TASK BRIEF:
Each record must be written out again exactly. Skip any picture it contains.

RECORDS FOR THE TASK:
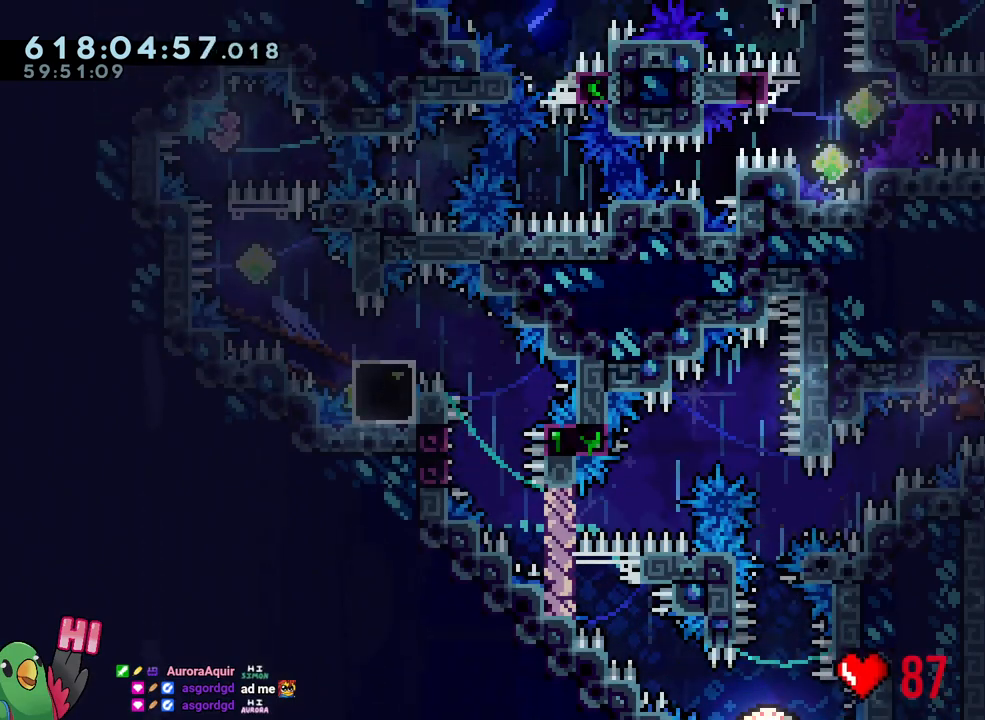
{"buttons": [], "left_stick": "down-right", "right_stick": "center", "events": [[100, "Y", "up"], [167, "left_stick", "left"], [200, "Y", "down"], [383, "Y", "up"], [417, "R1", "up"], [433, "L1", "up"], [450, "B", "up"], [450, "left_stick", "center"], [500, "left_stick", "down-right"]]}
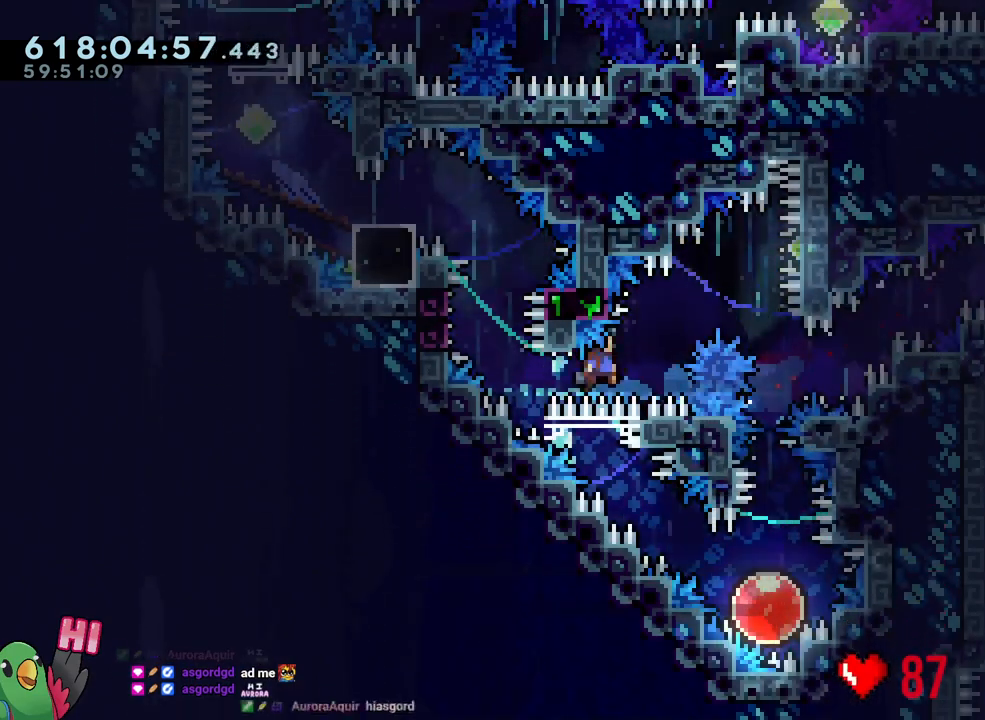
{"buttons": ["L1"], "left_stick": "down", "right_stick": "center", "events": [[150, "L1", "down"], [500, "left_stick", "down"]]}
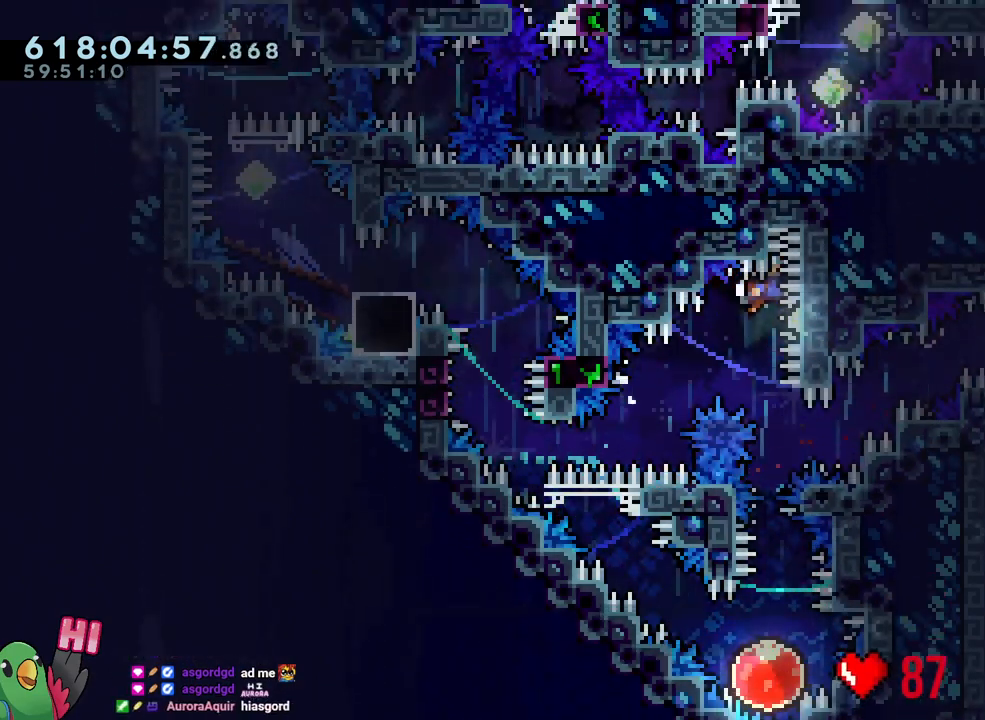
{"buttons": [], "left_stick": "up-left", "right_stick": "center", "events": [[33, "L1", "up"], [50, "Y", "down"], [200, "Y", "up"], [283, "left_stick", "center"], [500, "left_stick", "up-left"]]}
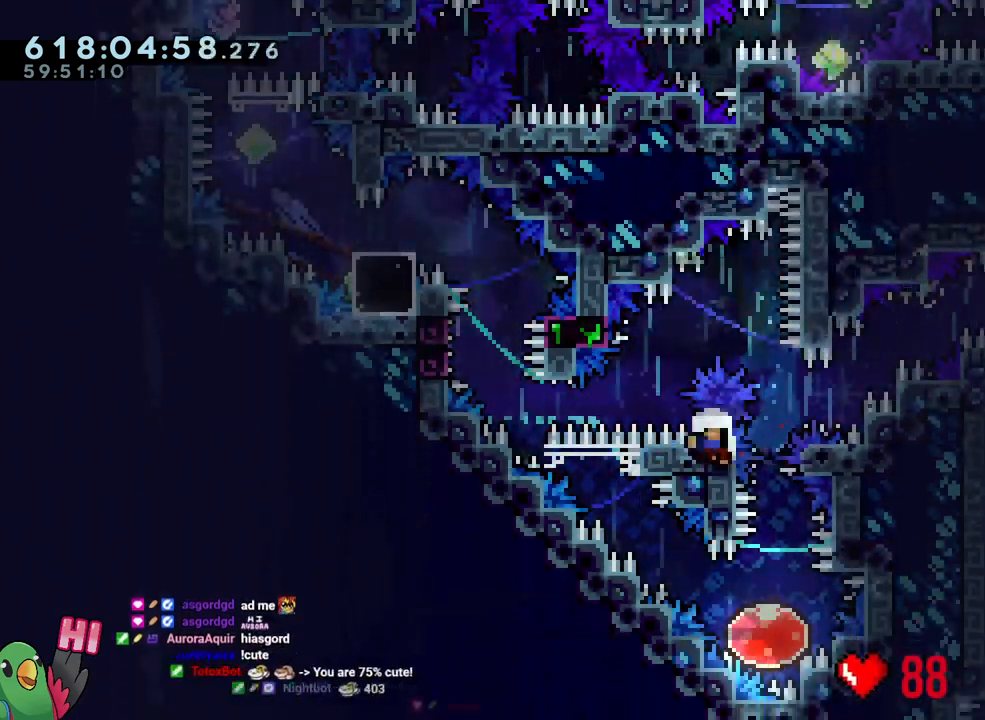
{"buttons": [], "left_stick": "center", "right_stick": "center", "events": [[283, "left_stick", "center"], [333, "B", "down"], [433, "B", "up"]]}
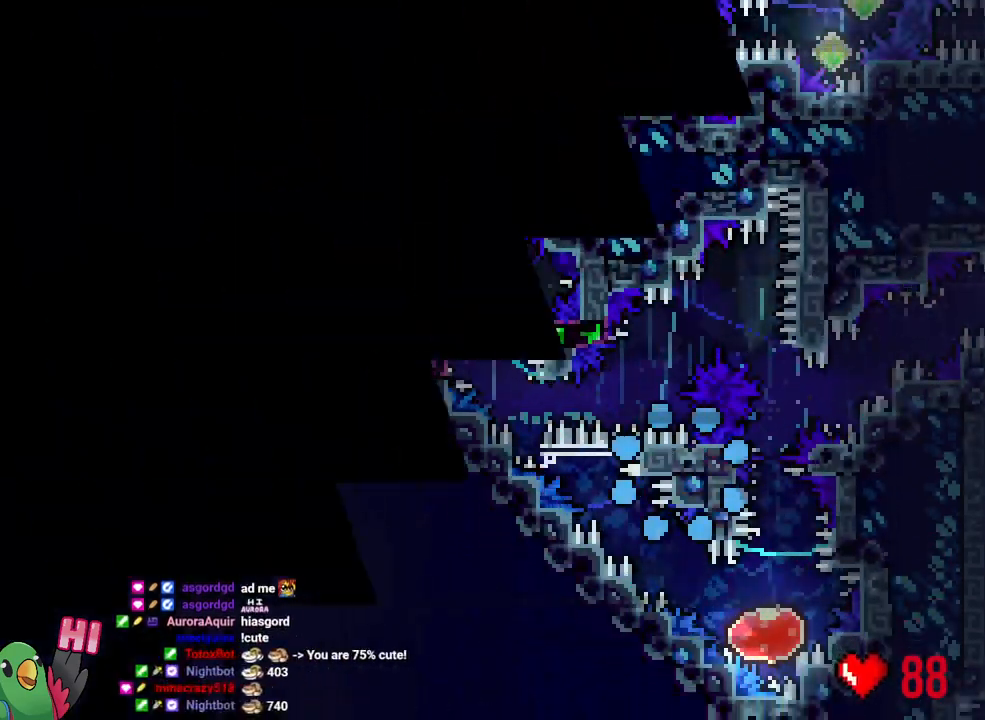
{"buttons": ["L2"], "left_stick": "center", "right_stick": "center", "events": [[17, "B", "down"], [150, "B", "up"], [183, "R1", "down"], [233, "L2", "down"], [250, "B", "down"], [350, "B", "up"], [367, "R1", "up"]]}
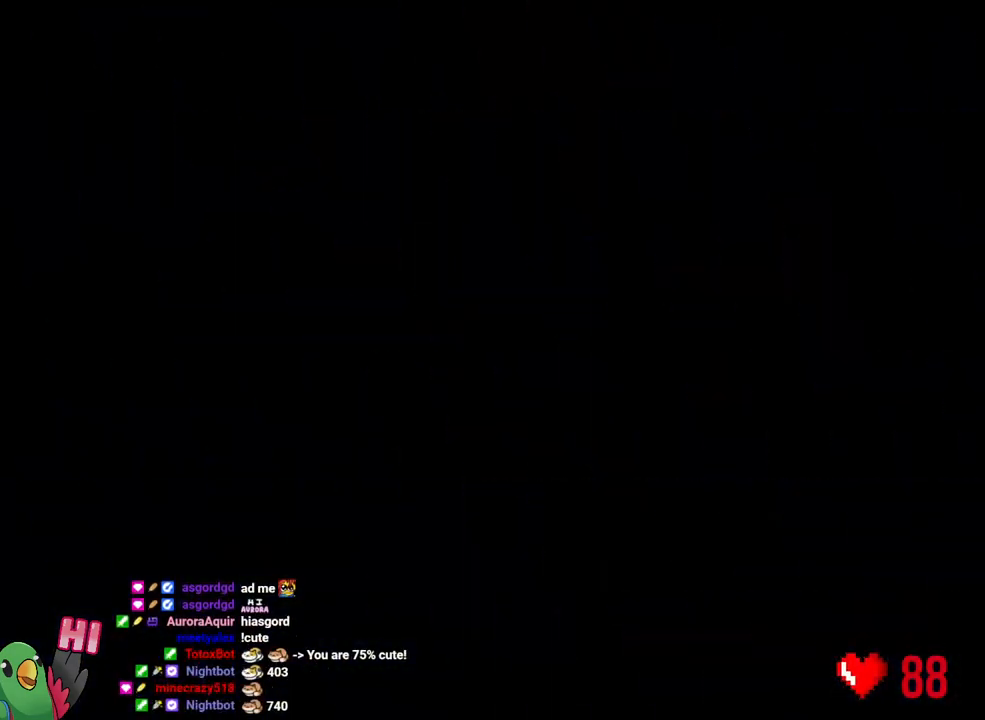
{"buttons": ["L2"], "left_stick": "center", "right_stick": "center", "events": []}
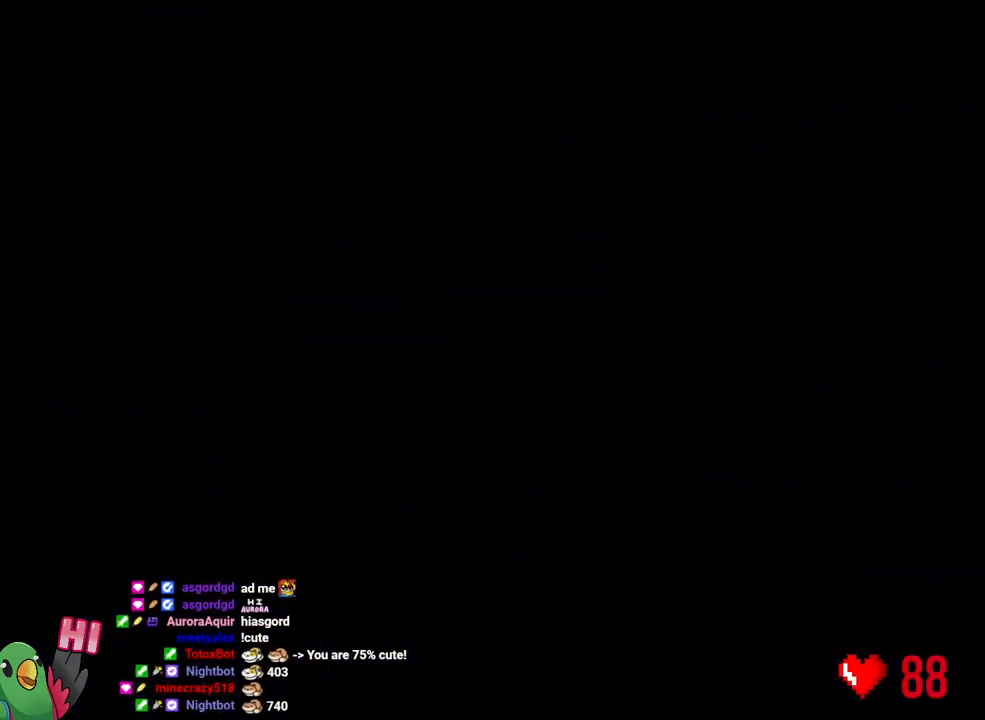
{"buttons": ["L2"], "left_stick": "center", "right_stick": "center", "events": []}
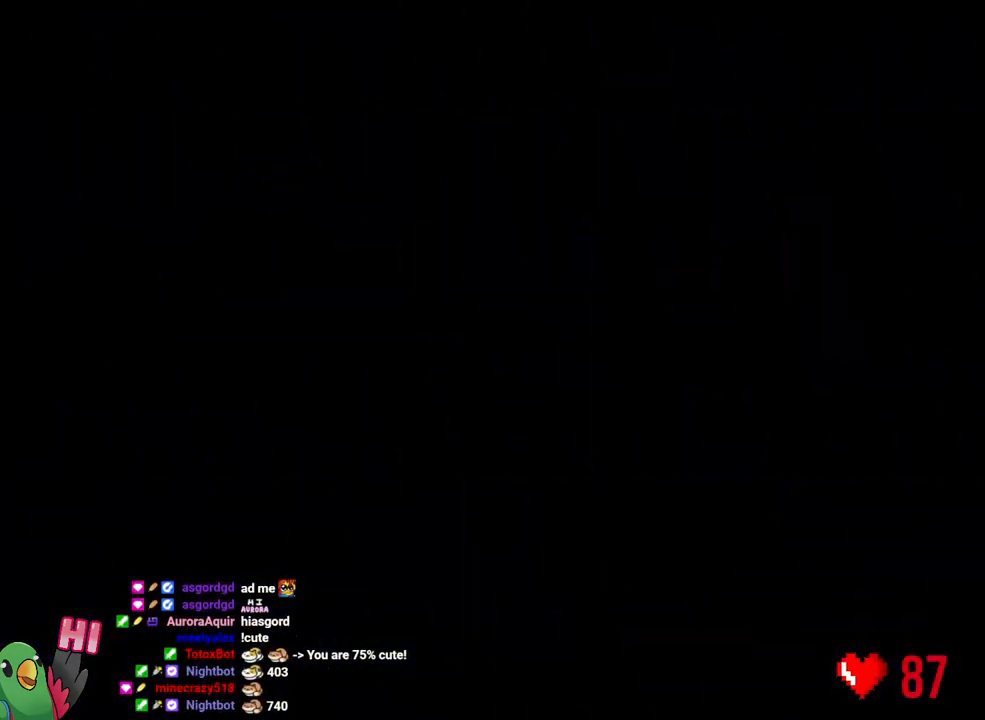
{"buttons": ["L2"], "left_stick": "center", "right_stick": "center", "events": [[250, "Y", "down"], [250, "left_stick", "up-right"], [367, "Y", "up"], [450, "left_stick", "center"]]}
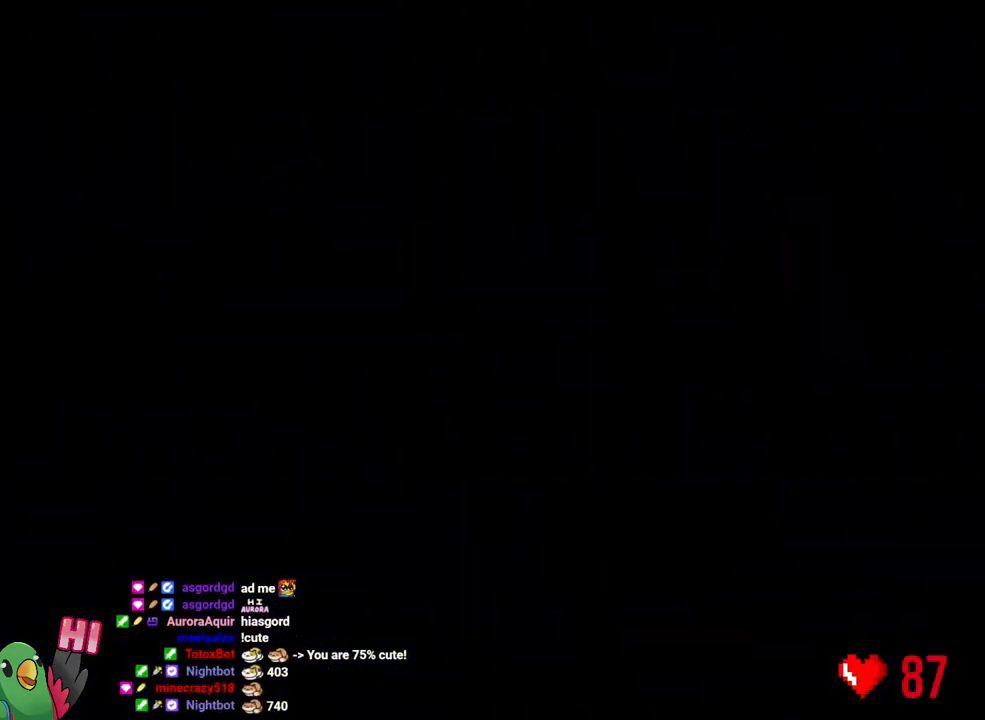
{"buttons": ["L2"], "left_stick": "center", "right_stick": "center", "events": []}
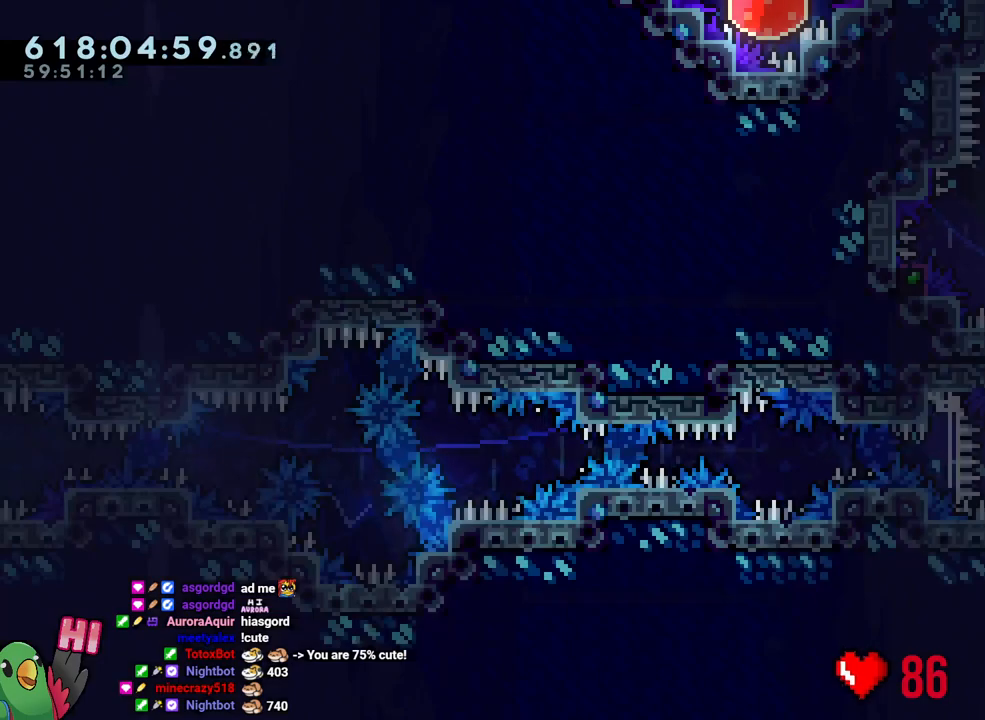
{"buttons": [], "left_stick": "center", "right_stick": "center", "events": [[83, "left_stick", "up-right"], [100, "Y", "down"], [233, "Y", "up"], [250, "left_stick", "up-left"], [267, "R2", "down"], [317, "R2", "up"], [367, "L2", "up"], [367, "left_stick", "center"]]}
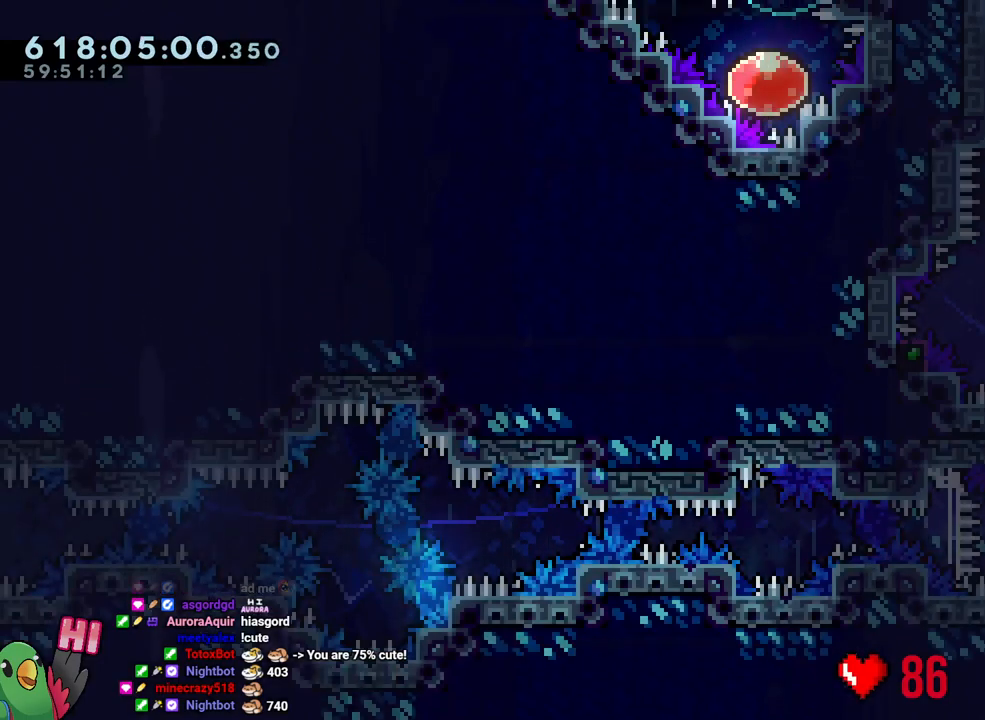
{"buttons": ["B", "L1"], "left_stick": "center", "right_stick": "center", "events": [[67, "B", "down"], [167, "right_stick", "up-left"], [283, "right_stick", "center"], [450, "L1", "down"]]}
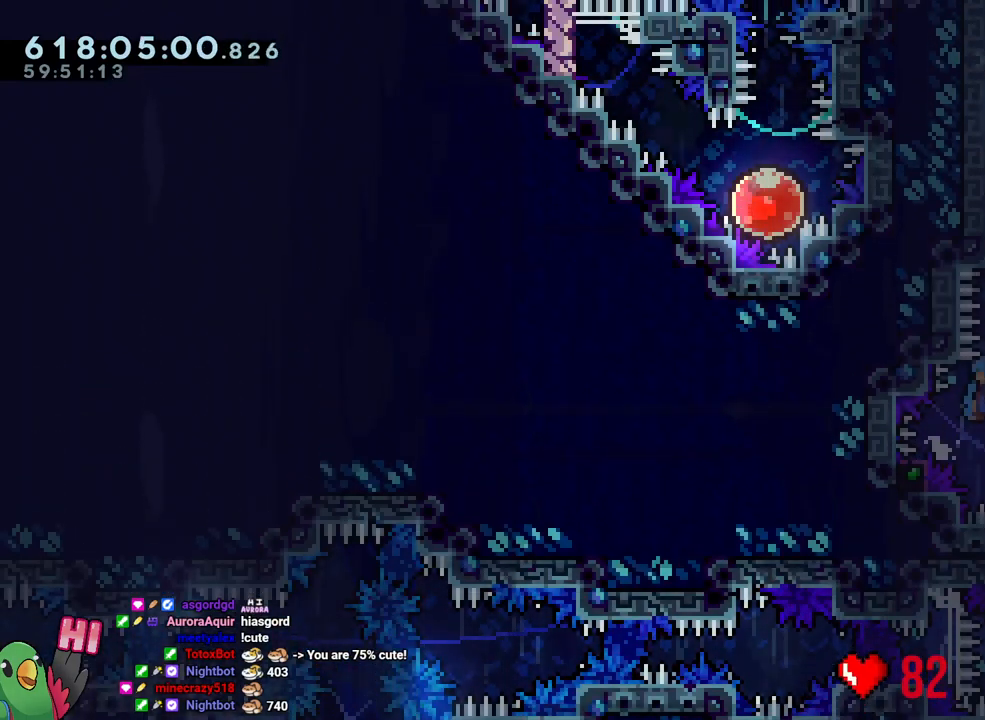
{"buttons": ["R1"], "left_stick": "right", "right_stick": "center", "events": [[67, "R1", "down"], [183, "L1", "up"], [200, "B", "up"], [200, "left_stick", "right"]]}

WRITTEN REPLY:
{"buttons": [], "left_stick": "down-right", "right_stick": "center", "events": [[100, "Y", "up"], [167, "left_stick", "left"], [200, "Y", "down"], [383, "Y", "up"], [417, "R1", "up"], [433, "L1", "up"], [450, "B", "up"], [450, "left_stick", "center"], [500, "left_stick", "down-right"]]}
{"buttons": ["L1"], "left_stick": "down", "right_stick": "center", "events": [[150, "L1", "down"], [500, "left_stick", "down"]]}
{"buttons": [], "left_stick": "up-left", "right_stick": "center", "events": [[33, "L1", "up"], [50, "Y", "down"], [200, "Y", "up"], [283, "left_stick", "center"], [500, "left_stick", "up-left"]]}
{"buttons": [], "left_stick": "center", "right_stick": "center", "events": [[283, "left_stick", "center"], [333, "B", "down"], [433, "B", "up"]]}
{"buttons": ["L2"], "left_stick": "center", "right_stick": "center", "events": [[17, "B", "down"], [150, "B", "up"], [183, "R1", "down"], [233, "L2", "down"], [250, "B", "down"], [350, "B", "up"], [367, "R1", "up"]]}
{"buttons": ["L2"], "left_stick": "center", "right_stick": "center", "events": []}
{"buttons": ["L2"], "left_stick": "center", "right_stick": "center", "events": []}
{"buttons": ["L2"], "left_stick": "center", "right_stick": "center", "events": [[250, "Y", "down"], [250, "left_stick", "up-right"], [367, "Y", "up"], [450, "left_stick", "center"]]}
{"buttons": ["L2"], "left_stick": "center", "right_stick": "center", "events": []}
{"buttons": [], "left_stick": "center", "right_stick": "center", "events": [[83, "left_stick", "up-right"], [100, "Y", "down"], [233, "Y", "up"], [250, "left_stick", "up-left"], [267, "R2", "down"], [317, "R2", "up"], [367, "L2", "up"], [367, "left_stick", "center"]]}
{"buttons": ["B", "L1"], "left_stick": "center", "right_stick": "center", "events": [[67, "B", "down"], [167, "right_stick", "up-left"], [283, "right_stick", "center"], [450, "L1", "down"]]}
{"buttons": ["R1"], "left_stick": "right", "right_stick": "center", "events": [[67, "R1", "down"], [183, "L1", "up"], [200, "B", "up"], [200, "left_stick", "right"]]}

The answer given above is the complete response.